SEBI Revises Debt Issuance Rules: Key Changes for Companies

The amendment requires full board approval each time a company raises debt, raising concerns.

Debt investment managers indicate that the Securities and Exchange Board of India’s (SEBI) recent amendment, issued on 18th September, updates the 2021 regulations for companies issuing debt securities, primarily debentures. The amendment raises concerns as it requires full board approval each time a company raises debt.

Debt investment managers express concerns that the new amendment may delay debenture funding.

The amendment requires companies to ensure that the board of directors reviews the documents, making them ultimately responsible for the contents.

The previous process, known as the GID-KID method, required companies to file a General Information Document (GID) with exchanges containing board-approved financial details.

Companies would then file a Key Information Document (KID) during favourable market conditions, which included pricing and commercial terms approved by the debenture committee.

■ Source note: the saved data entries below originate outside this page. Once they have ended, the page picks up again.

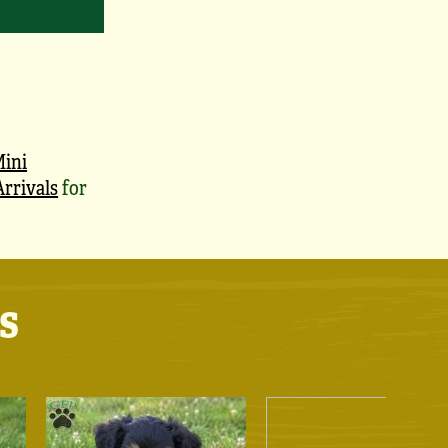
ini
rrivals
for
s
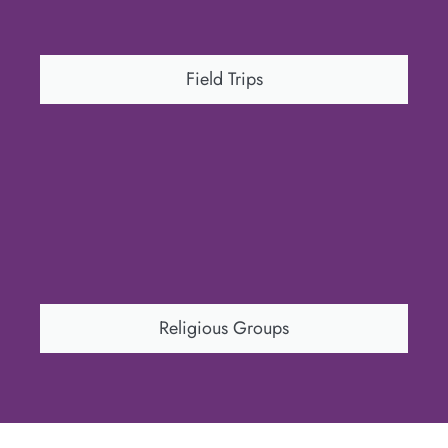
Field Trips
Religious Groups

Investment bankers find the new rules confusing and are seeking clarification from SEBI. The amendment seems to require a full board review of documents, posing potential challenges.

Investment bankers believe the amendment hinders acting swiftly in favourable market conditions.

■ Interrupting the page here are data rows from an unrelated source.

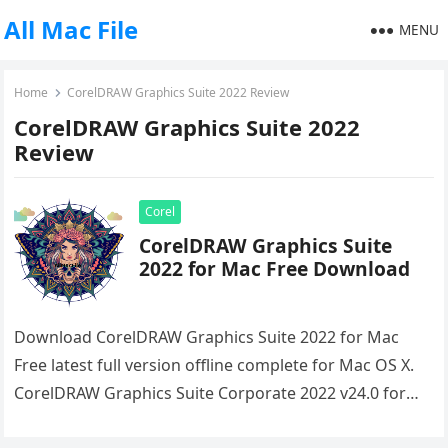
All Mac File
MENU
Home
CorelDRAW Graphics Suite 2022 Review
CorelDRAW Graphics Suite 2022
Review
Corel
CorelDRAW Graphics Suite
2022 for Mac Free Download
Download CorelDRAW Graphics Suite 2022 for Mac
Free latest full version offline complete for Mac OS X.
CorelDRAW Graphics Suite Corporate 2022 v24.0 for
macOS comes with…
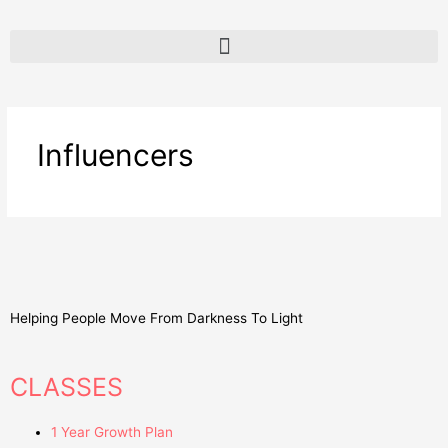
Influencers
Helping People Move From Darkness To Light
CLASSES
1 Year Growth Plan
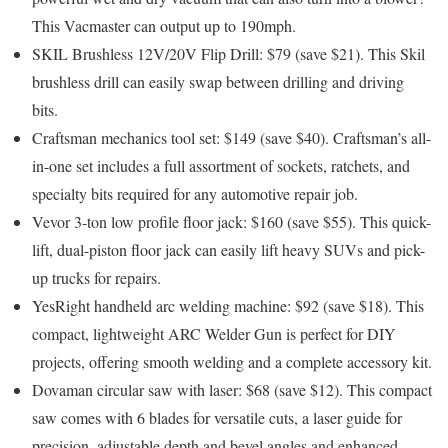
This Vacmaster can output up to 190mph.
SKIL Brushless 12V/20V Flip Drill: $79 (save $21).
This Skil
brushless drill can easily swap between drilling and driving
bits.
Craftsman mechanics tool set: $149 (save $40).
Craftsman’s all-
in-one set includes a full assortment of sockets, ratchets, and
specialty bits required for any automotive repair job.
Vevor 3-ton low profile floor jack: $160 (save $55).
This quick-
lift, dual-piston floor jack can easily lift heavy SUVs and pick-
up trucks for repairs.
YesRight handheld arc welding machine: $92 (save $18).
This
compact, lightweight ARC Welder Gun is perfect for DIY
projects, offering smooth welding and a complete accessory kit.
Dovaman circular saw with laser: $68 (save $12).
This compact
saw comes with 6 blades for versatile cuts, a laser guide for
precision, adjustable depth and bevel angles and enhanced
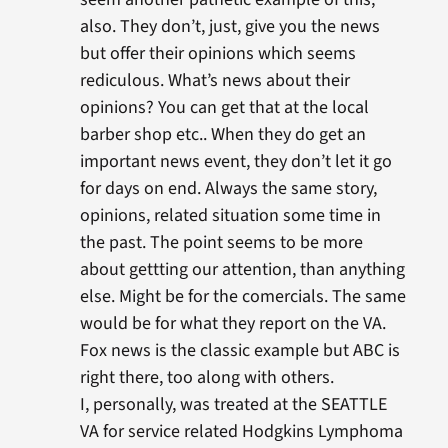
also. They don’t, just, give you the news
but offer their opinions which seems
rediculous. What’s news about their
opinions? You can get that at the local
barber shop etc.. When they do get an
important news event, they don’t let it go
for days on end. Always the same story,
opinions, related situation some time in
the past. The point seems to be more
about gettting our attention, than anything
else. Might be for the comercials. The same
would be for what they report on the VA.
Fox news is the classic example but ABC is
right there, too along with others.
I, personally, was treated at the SEATTLE
VA for service related Hodgkins Lymphoma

In publicly listed companies, the involvement of non-executive and independent directors makes it impractical to convene the full board quickly before issuing a debenture.

Lawyers at Khaitan & Company say the original 2021 regulations aimed to simplify the debt-raising process for companies. This new circular may cause delays by requiring full board approval on short notice.

The amendment was introduced after some Non-Banking Financial Companies (NBFCs) claimed their boards had not approved specific debenture issues, which led to failures in repaying debenture holders.

SEBI aims to ensure board oversight of documents to protect lenders and prevent future claims of unawareness.

Lawyers suggest a middle ground that allows reputable companies to raise funds quickly without needing full board approval, arguing that such approval doesn’t guarantee accountability.